**Your task**
Reproduce the data below, substituting "groups" for every occurrence of "series" and leaving everything else unchanged. Omit the pictures from your answer.

Chart-based quiz data
---
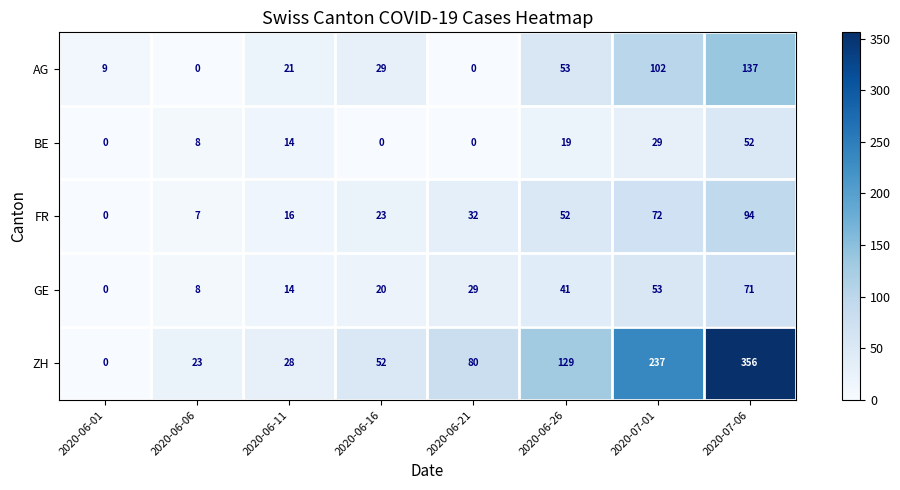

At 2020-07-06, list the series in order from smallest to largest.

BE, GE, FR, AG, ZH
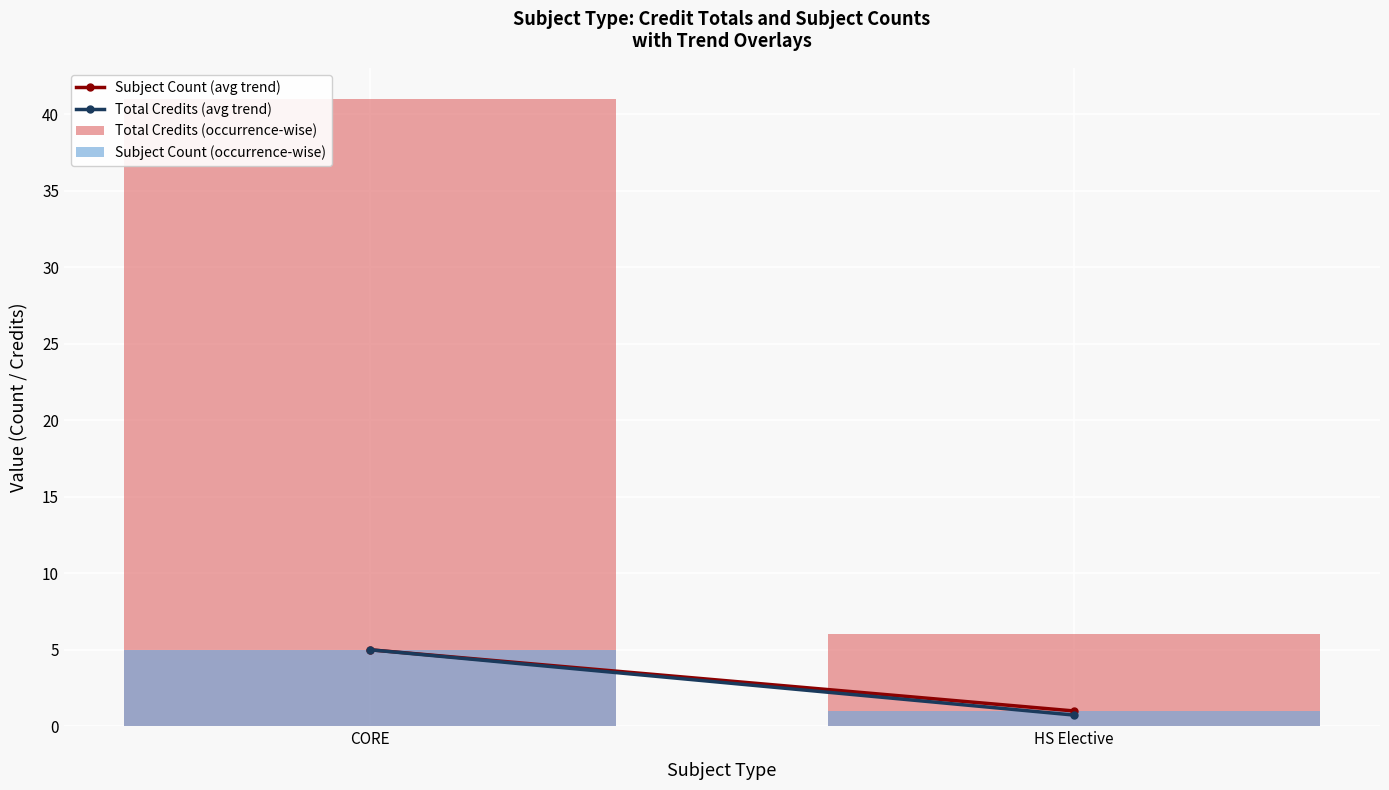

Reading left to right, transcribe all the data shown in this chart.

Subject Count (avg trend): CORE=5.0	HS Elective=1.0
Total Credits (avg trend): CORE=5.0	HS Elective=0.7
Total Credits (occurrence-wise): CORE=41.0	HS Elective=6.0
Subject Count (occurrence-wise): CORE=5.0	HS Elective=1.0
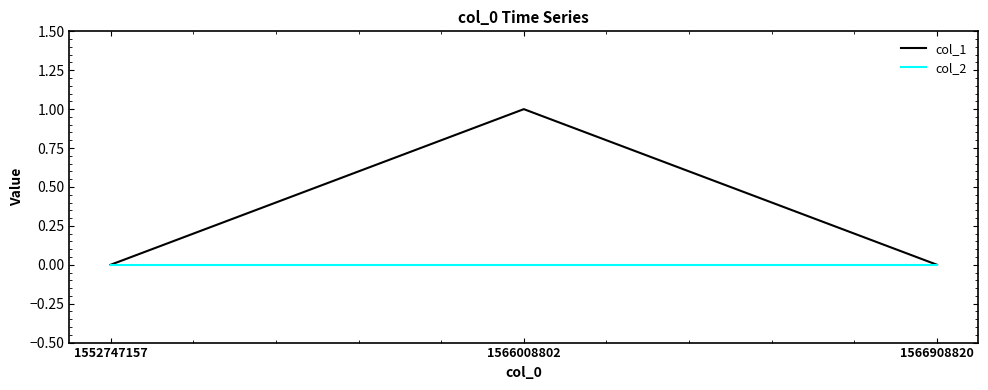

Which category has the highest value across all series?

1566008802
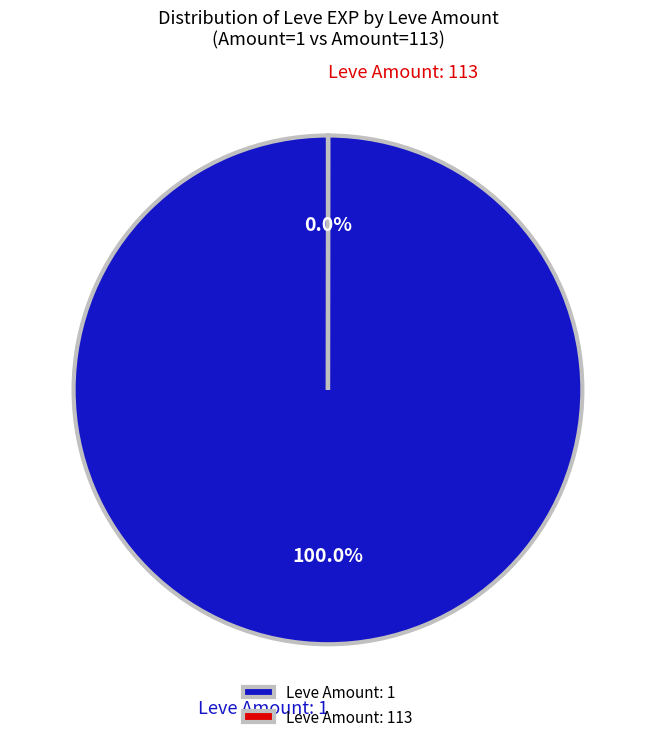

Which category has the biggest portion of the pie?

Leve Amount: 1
---
**Worked solution**
At 2020-07-06, list the groups in order from smallest to largest.

BE, GE, FR, AG, ZH

Reading left to right, transcribe all the data shown in this chart.

Subject Count (avg trend): CORE=5.0	HS Elective=1.0
Total Credits (avg trend): CORE=5.0	HS Elective=0.7
Total Credits (occurrence-wise): CORE=41.0	HS Elective=6.0
Subject Count (occurrence-wise): CORE=5.0	HS Elective=1.0

Which category has the highest value across all groups?

1566008802

Which category has the biggest portion of the pie?

Leve Amount: 1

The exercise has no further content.